**GIVEN PASSAGE**
Appendix U — SPSS Tutorial: Factorial ANOVA

Conducting two-way between-subjects and mixed factorial ANOVAs in SPSS

Learning objectives

By the end of this tutorial, you will be able to:

Run a two-way between-subjects ANOVA (2 × 2) using SPSS General Linear Model → Univariate.
Run a mixed factorial ANOVA (between-subjects × within-subjects) using SPSS General Linear Model → Repeated Measures.
Interpret the SPSS interaction test and determine whether to proceed to simple effects analysis.
Produce and interpret an SPSS interaction profile plot.
Conduct simple effects analysis for a significant interaction.
Calculate partial eta-squared and partial omega-squared from SPSS output.
Write a complete APA-style results paragraph for a factorial ANOVA.

U.1 Overview

This tutorial covers two complementary factorial designs that appear throughout Chapter 16:

Part A — Between-subjects factorial ANOVA: Two factors, each between subjects, testing whether Sex and Group jointly predict post-test strength.

Part B — Mixed factorial ANOVA: One between-subjects factor (Group) combined with one within-subjects factor (Time), testing whether strength trajectories differ between groups across a 12-week program.

**ENTRIES SUPPLIED**

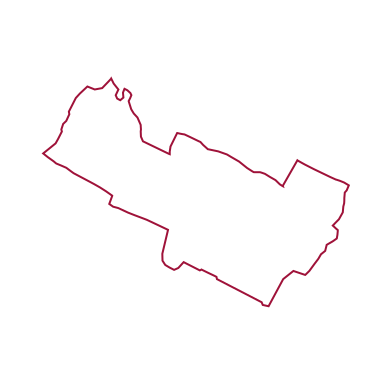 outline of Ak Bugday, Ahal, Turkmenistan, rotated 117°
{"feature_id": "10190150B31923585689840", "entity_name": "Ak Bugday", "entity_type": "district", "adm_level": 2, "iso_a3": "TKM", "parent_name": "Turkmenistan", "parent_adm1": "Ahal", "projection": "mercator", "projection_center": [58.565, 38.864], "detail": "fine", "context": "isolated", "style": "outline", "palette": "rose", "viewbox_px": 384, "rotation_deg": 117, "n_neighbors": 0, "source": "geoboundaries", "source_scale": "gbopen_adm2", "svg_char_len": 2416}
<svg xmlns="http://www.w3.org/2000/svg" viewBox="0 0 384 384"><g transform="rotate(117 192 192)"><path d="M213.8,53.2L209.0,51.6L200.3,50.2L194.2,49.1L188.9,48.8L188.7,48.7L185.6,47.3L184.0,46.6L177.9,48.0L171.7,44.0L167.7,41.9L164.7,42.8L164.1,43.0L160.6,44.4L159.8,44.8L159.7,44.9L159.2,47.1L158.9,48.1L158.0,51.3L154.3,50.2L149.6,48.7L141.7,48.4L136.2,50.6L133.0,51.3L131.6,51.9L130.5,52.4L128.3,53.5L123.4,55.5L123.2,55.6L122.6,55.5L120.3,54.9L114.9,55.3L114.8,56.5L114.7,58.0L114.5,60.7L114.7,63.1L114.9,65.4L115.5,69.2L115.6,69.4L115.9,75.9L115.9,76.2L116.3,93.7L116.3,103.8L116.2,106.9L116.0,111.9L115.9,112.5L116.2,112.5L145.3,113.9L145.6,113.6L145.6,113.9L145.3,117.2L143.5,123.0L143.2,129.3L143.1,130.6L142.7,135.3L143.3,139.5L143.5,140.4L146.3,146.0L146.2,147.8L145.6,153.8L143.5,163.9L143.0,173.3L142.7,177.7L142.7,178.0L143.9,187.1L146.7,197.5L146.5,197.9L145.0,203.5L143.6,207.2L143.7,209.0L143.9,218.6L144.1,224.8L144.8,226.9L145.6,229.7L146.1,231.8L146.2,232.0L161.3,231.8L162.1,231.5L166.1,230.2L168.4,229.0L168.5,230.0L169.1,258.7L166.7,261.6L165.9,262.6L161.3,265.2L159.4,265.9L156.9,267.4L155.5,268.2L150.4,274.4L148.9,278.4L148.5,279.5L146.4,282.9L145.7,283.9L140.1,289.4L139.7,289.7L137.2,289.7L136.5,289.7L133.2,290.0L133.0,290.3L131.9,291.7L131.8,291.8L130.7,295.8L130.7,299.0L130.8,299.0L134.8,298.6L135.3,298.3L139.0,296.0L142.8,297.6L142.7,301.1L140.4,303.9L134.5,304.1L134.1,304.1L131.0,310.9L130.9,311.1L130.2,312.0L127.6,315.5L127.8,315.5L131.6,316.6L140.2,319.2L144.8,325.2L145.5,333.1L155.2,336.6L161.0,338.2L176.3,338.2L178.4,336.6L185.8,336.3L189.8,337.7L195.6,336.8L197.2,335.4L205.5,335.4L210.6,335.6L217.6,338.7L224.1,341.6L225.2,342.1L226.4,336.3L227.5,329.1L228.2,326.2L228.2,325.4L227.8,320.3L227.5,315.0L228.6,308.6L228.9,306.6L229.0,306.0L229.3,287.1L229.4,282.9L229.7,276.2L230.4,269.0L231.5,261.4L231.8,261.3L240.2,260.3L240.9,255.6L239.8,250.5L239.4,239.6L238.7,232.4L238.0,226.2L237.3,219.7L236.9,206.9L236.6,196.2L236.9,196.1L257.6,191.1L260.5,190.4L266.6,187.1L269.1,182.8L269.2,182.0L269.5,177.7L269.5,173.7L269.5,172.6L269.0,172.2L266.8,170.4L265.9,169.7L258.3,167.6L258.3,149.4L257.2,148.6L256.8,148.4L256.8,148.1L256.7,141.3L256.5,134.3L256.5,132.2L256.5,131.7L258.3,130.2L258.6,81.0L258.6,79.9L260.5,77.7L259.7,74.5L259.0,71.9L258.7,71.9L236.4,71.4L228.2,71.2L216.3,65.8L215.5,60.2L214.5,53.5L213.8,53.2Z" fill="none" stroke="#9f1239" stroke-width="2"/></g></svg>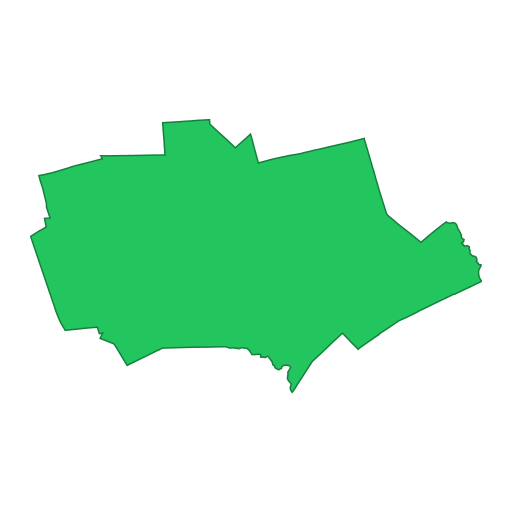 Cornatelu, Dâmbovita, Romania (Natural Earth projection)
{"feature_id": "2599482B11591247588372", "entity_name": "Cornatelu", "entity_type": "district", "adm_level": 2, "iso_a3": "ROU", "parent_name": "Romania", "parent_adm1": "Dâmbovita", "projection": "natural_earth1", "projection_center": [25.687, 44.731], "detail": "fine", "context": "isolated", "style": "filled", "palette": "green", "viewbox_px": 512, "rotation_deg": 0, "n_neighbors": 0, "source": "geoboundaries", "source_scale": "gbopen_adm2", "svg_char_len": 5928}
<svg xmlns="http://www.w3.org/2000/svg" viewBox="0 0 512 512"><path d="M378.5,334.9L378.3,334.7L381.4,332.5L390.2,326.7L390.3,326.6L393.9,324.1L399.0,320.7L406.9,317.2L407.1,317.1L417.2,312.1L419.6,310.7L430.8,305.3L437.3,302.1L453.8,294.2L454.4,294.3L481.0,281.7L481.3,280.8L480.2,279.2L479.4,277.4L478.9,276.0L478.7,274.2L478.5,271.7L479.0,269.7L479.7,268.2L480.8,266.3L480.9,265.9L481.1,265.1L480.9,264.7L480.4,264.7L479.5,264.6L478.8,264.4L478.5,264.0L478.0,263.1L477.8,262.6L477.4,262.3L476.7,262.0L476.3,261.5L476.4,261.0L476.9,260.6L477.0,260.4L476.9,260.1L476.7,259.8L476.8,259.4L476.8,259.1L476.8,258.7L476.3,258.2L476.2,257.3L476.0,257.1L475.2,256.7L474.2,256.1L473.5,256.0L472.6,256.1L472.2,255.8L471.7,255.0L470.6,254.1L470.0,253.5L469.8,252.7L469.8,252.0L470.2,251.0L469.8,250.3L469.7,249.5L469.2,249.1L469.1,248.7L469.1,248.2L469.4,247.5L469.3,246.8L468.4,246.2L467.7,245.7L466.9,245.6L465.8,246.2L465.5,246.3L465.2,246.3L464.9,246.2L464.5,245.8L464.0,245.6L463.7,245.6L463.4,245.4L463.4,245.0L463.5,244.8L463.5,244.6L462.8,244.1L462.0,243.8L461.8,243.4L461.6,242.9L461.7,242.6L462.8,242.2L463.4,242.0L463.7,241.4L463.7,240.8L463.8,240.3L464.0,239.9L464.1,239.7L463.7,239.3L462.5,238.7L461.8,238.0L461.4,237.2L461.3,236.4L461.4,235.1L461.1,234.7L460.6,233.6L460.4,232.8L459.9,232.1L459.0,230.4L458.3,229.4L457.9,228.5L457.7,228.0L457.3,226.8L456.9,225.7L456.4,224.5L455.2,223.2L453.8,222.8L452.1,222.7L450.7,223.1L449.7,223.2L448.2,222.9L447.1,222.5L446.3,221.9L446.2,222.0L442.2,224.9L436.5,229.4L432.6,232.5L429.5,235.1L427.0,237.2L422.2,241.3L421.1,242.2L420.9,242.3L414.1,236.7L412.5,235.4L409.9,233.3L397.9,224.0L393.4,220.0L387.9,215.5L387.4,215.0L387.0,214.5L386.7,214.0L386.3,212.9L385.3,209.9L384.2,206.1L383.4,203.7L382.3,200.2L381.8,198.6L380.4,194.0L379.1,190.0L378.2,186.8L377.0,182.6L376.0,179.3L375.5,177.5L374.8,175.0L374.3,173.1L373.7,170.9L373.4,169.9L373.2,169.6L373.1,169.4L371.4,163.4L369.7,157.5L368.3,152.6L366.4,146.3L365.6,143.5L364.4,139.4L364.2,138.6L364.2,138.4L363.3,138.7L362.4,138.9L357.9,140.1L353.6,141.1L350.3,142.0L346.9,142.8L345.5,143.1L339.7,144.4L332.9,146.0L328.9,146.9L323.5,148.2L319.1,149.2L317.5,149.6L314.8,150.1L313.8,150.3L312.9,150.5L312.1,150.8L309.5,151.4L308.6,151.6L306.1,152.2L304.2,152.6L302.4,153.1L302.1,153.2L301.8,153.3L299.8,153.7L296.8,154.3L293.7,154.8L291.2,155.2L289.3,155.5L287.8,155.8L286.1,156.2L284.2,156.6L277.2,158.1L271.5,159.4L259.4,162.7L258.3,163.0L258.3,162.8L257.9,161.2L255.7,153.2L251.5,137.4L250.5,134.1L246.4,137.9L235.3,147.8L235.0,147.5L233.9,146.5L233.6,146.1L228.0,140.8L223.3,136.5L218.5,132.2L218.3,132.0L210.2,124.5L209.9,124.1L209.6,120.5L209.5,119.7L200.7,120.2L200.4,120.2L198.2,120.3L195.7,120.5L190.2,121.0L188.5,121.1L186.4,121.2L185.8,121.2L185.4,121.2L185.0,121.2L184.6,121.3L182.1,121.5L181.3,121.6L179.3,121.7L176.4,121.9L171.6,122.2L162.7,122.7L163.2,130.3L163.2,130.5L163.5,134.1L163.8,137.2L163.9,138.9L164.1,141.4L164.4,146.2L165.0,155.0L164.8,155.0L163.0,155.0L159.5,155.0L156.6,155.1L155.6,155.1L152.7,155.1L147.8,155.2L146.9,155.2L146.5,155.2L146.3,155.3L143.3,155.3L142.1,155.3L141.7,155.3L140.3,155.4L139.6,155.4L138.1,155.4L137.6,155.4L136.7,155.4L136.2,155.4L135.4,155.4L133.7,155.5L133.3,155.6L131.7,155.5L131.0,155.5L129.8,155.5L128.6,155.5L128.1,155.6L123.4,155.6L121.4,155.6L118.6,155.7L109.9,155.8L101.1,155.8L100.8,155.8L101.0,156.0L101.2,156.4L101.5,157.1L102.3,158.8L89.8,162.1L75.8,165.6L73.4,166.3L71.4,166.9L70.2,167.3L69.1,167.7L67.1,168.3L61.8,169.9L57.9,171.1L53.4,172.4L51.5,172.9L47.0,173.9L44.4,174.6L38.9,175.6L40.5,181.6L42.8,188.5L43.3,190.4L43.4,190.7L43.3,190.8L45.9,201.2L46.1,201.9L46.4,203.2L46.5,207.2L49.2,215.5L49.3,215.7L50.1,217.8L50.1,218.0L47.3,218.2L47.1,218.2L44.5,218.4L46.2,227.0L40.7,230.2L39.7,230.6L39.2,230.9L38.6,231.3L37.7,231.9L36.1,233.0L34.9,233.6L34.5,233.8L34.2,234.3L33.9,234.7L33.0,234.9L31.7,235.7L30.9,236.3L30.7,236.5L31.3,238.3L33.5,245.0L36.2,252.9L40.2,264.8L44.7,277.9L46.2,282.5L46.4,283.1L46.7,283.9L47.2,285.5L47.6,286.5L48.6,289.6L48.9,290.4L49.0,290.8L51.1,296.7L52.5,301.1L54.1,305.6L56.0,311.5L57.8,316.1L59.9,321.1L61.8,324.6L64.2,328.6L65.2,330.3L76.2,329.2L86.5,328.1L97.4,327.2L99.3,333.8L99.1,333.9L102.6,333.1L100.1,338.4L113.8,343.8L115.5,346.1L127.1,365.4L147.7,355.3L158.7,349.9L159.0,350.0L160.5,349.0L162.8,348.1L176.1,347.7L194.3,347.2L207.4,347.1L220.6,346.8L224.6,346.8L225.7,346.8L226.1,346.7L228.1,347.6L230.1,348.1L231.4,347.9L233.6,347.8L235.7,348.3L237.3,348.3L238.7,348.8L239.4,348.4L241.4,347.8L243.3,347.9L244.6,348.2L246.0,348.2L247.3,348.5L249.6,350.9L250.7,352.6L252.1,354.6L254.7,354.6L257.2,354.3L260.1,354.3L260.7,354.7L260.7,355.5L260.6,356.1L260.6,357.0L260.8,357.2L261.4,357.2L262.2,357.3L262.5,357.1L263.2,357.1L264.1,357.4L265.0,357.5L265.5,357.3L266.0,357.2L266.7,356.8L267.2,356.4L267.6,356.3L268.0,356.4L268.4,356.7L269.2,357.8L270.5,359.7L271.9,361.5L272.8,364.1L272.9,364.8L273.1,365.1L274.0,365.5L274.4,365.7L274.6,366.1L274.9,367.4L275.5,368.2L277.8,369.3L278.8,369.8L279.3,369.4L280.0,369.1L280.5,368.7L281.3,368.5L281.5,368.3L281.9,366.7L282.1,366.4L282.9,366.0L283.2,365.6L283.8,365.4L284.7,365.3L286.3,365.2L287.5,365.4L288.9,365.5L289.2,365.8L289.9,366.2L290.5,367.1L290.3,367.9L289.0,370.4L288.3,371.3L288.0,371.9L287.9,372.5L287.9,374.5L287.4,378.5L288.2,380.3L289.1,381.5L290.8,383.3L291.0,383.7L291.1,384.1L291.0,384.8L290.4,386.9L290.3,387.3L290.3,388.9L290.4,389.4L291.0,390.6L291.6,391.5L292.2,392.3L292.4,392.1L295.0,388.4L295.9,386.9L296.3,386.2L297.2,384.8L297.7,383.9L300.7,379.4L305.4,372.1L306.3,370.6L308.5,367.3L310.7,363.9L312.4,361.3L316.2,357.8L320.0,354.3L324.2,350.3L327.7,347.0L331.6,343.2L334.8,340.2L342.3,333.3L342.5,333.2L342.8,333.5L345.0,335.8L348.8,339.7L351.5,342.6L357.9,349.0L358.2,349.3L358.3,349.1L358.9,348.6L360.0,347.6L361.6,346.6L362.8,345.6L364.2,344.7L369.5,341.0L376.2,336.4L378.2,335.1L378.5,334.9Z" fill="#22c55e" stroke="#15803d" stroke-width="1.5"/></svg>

**YOUR TASK**
Reproduce the full SPSS factorial ANOVA tutorial from above word for word, from its heading through the end of its final line.

**FULL SOLUTION**
Appendix U — SPSS Tutorial: Factorial ANOVA

Conducting two-way between-subjects and mixed factorial ANOVAs in SPSS

Learning objectives

By the end of this tutorial, you will be able to:

Run a two-way between-subjects ANOVA (2 × 2) using SPSS General Linear Model → Univariate.
Run a mixed factorial ANOVA (between-subjects × within-subjects) using SPSS General Linear Model → Repeated Measures.
Interpret the SPSS interaction test and determine whether to proceed to simple effects analysis.
Produce and interpret an SPSS interaction profile plot.
Conduct simple effects analysis for a significant interaction.
Calculate partial eta-squared and partial omega-squared from SPSS output.
Write a complete APA-style results paragraph for a factorial ANOVA.

U.1 Overview

This tutorial covers two complementary factorial designs that appear throughout Chapter 16:

Part A — Between-subjects factorial ANOVA: Two factors, each between subjects, testing whether Sex and Group jointly predict post-test strength.

Part B — Mixed factorial ANOVA: One between-subjects factor (Group) combined with one within-subjects factor (Time), testing whether strength trajectories differ between groups across a 12-week program.